In order to fully characterize the deformation behaviour of materials, stress measurement is required. Use of the RoToPEc to collect tomographic datasets and perform global or local stress measurements using X-ray diffraction, either in angular-dispersive mode with a monochromatic beam or in energy-dispersive mode with multiple Ge-detectors, could be a mid- to long-term goal. This would require modifications of anvil design and material.

7.3. XRT data perspectives

One of the major difficulties during our reconstructions and post-processing was the presence of persistent motion artefacts. These are due to the local physical motion in the sample caused by deformation. These motion artefacts are difficult to completely avoid during acquisition, and erasing them during either reconstruction or post-processing is equally difficult. They can hamper the proper investigation on the microstructure, influence the errors on the volume quantifications, connectivity and shape descriptors of the phases.

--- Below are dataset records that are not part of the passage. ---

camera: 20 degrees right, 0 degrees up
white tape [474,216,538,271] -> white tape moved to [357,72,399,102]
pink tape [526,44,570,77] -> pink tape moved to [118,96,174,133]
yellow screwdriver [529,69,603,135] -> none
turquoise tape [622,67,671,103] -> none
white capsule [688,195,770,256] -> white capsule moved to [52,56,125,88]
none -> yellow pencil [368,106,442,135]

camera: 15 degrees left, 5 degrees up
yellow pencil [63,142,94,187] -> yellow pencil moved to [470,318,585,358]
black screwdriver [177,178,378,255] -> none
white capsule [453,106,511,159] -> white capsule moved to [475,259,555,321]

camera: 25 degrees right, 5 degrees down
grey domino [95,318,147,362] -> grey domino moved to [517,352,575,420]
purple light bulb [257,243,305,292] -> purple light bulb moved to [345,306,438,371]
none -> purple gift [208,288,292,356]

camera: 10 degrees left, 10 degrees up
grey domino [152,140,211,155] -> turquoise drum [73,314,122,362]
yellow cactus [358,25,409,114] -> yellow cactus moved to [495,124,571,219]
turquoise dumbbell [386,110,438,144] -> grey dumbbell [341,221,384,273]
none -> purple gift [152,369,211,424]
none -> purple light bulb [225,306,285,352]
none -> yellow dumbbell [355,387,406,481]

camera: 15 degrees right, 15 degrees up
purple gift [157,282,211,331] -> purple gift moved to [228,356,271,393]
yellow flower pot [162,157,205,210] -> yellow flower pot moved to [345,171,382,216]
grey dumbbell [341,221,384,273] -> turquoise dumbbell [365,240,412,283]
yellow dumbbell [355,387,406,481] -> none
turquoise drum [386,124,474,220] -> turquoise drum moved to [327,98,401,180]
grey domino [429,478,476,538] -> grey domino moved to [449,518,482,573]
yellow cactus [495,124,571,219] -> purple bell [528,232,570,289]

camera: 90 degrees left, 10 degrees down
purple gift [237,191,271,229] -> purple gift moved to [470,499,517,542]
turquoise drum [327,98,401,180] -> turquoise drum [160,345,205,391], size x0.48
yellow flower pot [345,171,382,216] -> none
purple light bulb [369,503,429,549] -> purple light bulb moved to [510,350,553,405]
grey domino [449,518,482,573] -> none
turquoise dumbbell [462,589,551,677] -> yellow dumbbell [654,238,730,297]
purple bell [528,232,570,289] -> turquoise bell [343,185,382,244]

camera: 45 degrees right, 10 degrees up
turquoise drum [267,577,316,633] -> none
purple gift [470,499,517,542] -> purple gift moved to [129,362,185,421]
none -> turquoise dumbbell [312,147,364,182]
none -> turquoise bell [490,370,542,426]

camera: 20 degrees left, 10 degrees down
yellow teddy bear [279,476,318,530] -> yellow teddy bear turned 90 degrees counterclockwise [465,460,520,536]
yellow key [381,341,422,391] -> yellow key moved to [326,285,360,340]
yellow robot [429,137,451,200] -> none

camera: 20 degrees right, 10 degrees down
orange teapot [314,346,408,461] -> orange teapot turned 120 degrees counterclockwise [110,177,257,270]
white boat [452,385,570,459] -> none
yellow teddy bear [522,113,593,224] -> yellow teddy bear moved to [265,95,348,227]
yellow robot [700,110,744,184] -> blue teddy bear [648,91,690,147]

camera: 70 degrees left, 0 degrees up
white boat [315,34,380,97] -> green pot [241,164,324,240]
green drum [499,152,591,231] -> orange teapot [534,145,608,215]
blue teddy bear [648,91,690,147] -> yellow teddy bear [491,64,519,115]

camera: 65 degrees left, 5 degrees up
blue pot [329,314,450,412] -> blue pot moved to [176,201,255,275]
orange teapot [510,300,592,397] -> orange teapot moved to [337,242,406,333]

In order to avoid these artefacts, we let the sample stabilize after each deformation step (i.e. anvil twisting angle) before acquiring the X-ray tomography, for at least ∼30 min. A much more attractive solution would be to carry out the tomography fast enough so that motion in the samples during the acquisition is small. In situ X-ray fast tomography at HT was reported for the 2BM beamline at the APS synchrotron by Xiao et al. (2012). They conducted annealing experiments to observe phase transition or dehydration reactions in rocks at ambient pressure and temperature up to ∼900 K, and acquired in situ fast tomography down to the order of 200 ms for each scan. At the TOMCAT beamline at Swiss Light Source, experiments under temperature or with low-pressure deformation devices can be carried out with acquisitions at second or even sub-second time scales (Marone et al., 2020; Maire et al., 2016). At the high-pressure PSICHE beamline (Synchrotron SOLEIL), in situ X-ray fast tomography (of the order of less than a second for a complete tomogram) is possible with the UToPEc apparatus (e.g. Boulard et al., 2018; King et al., 2019; Giovenco et al., 2021). This variation of the PEc design allows high-pressure (>1 GPa), high-temperature experiments but does not have deformation capacity. The RoToPec is the only variation that allows deformation and tomography. However, the current type of motors for the anvil rotation imposes a duration of ∼20 min per acquisition. Implementing a faster tomographic dataset acquisition requires heavy hardware modifications that should be the scope of future developments. Such developments would be highly desirable to minimize the motion in the samples, reduce the amount of work during pre-processing or post-processing, and improve in situ imaging of deformation microstructures under HP/HT.

Such technological breakthroughs would for instance allow study of the microstructural evolution of rocks relevant for the earth's lithosphere, upper mantle and subduction zones (down to ∼150–200 km depths), which are of paramount importance for understanding the upper part of earth convection and deep seismicity. Deformation investigation at higher temperatures and pressure (intermediate to lower mantle) are limited by the extrusion extent of the assembly/sample that is occurring during torsion and enhanced at high temperatures.

A final point is on the in situ absorption-contrast XRT used, which best captures heterogeneity and morphological features relative to the phases in the aggregates. As of now, it is not very adequate for capturing features such as porosity, cracks or fractures. The grey levels of pores or fractures would not be easily distinguished from the grey levels of the phases in the images. In this case, in situ phase-contrast X-ray tomography may be an alternative to capture porosity, cracks or fractures, and may become an important tool to work on continental and oceanic crust related processes in the earth.